# EXERCISE DATA
'''

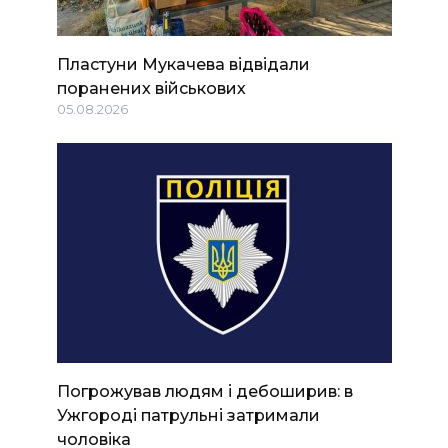
Пластуни Мукачева відвідали
поранених військових
05.08.2026
Погрожував людям і дебоширив: в
Ужгороді патрульні затримали
чоловіка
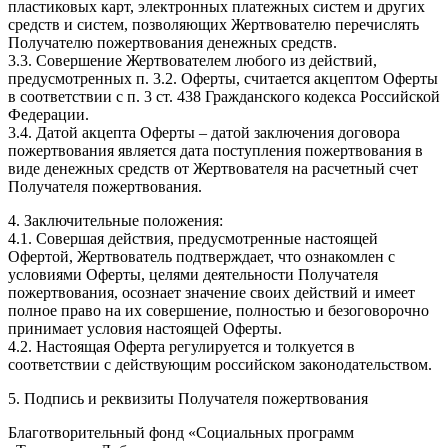
пластиковых карт, электронных платежных систем и других
средств и систем, позволяющих Жертвователю перечислять
Получателю пожертвования денежных средств.
3.3. Совершение Жертвователем любого из действий,
предусмотренных п. 3.2. Оферты, считается акцептом Оферты
в соответствии с п. 3 ст. 438 Гражданского кодекса Российской
Федерации.
3.4. Датой акцепта Оферты – датой заключения договора
пожертвования является дата поступления пожертвования в
виде денежных средств от Жертвователя на расчетный счет
Получателя пожертвования.
4. Заключительные положения:
4.1. Совершая действия, предусмотренные настоящей
Офертой, Жертвователь подтверждает, что ознакомлен с
условиями Оферты, целями деятельности Получателя
пожертвования, осознает значение своих действий и имеет
полное право на их совершение, полностью и безоговорочно
принимает условия настоящей Оферты.
4.2. Настоящая Оферта регулируется и толкуется в
соответствии с действующим российском законодательством.
5. Подпись и реквизиты Получателя пожертвования
Благотворительный фонд «Социальных программ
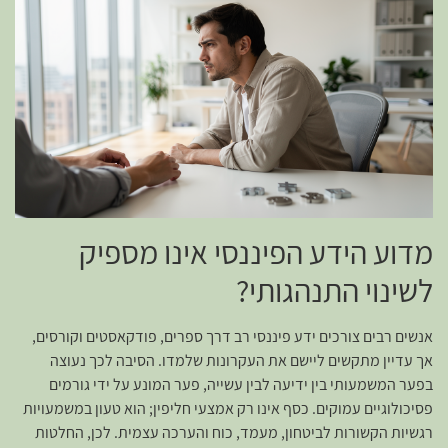
מדוע הידע הפיננסי אינו מספיק
לשינוי התנהגותי?
אנשים רבים צורכים ידע פיננסי רב דרך ספרים, פודקאסטים וקורסים,
אך עדיין מתקשים ליישם את העקרונות שלמדו. הסיבה לכך נעוצה
בפער המשמעותי בין ידיעה לבין עשייה, פער המונע על ידי גורמים
פסיכולוגיים עמוקים. כסף אינו רק אמצעי חליפין; הוא טעון במשמעויות
רגשיות הקשורות לביטחון, מעמד, כוח והערכה עצמית. לכן, החלטות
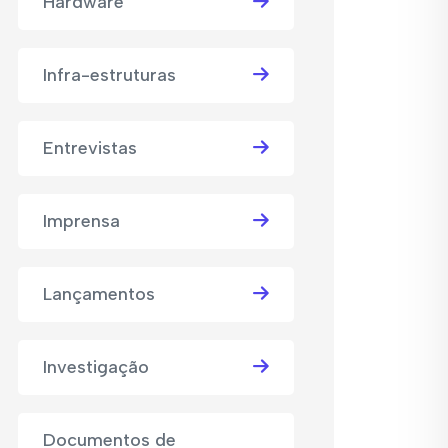
Hardware
Infra-estruturas
Entrevistas
Imprensa
Lançamentos
Investigação
Documentos de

'''

# WORK ORDER
Every entry above should be duplicated exactly. Do not include the images.

# EXPECTED ANSWER
Пластуни Мукачева відвідали
поранених військових
05.08.2026
Погрожував людям і дебоширив: в
Ужгороді патрульні затримали
чоловіка
пластиковых карт, электронных платежных систем и других
средств и систем, позволяющих Жертвователю перечислять
Получателю пожертвования денежных средств.
3.3. Совершение Жертвователем любого из действий,
предусмотренных п. 3.2. Оферты, считается акцептом Оферты
в соответствии с п. 3 ст. 438 Гражданского кодекса Российской
Федерации.
3.4. Датой акцепта Оферты – датой заключения договора
пожертвования является дата поступления пожертвования в
виде денежных средств от Жертвователя на расчетный счет
Получателя пожертвования.
4. Заключительные положения:
4.1. Совершая действия, предусмотренные настоящей
Офертой, Жертвователь подтверждает, что ознакомлен с
условиями Оферты, целями деятельности Получателя
пожертвования, осознает значение своих действий и имеет
полное право на их совершение, полностью и безоговорочно
принимает условия настоящей Оферты.
4.2. Настоящая Оферта регулируется и толкуется в
соответствии с действующим российском законодательством.
5. Подпись и реквизиты Получателя пожертвования
Благотворительный фонд «Социальных программ
מדוע הידע הפיננסי אינו מספיק
לשינוי התנהגותי?
אנשים רבים צורכים ידע פיננסי רב דרך ספרים, פודקאסטים וקורסים,
אך עדיין מתקשים ליישם את העקרונות שלמדו. הסיבה לכך נעוצה
בפער המשמעותי בין ידיעה לבין עשייה, פער המונע על ידי גורמים
פסיכולוגיים עמוקים. כסף אינו רק אמצעי חליפין; הוא טעון במשמעויות
רגשיות הקשורות לביטחון, מעמד, כוח והערכה עצמית. לכן, החלטות
Hardware
Infra-estruturas
Entrevistas
Imprensa
Lançamentos
Investigação
Documentos de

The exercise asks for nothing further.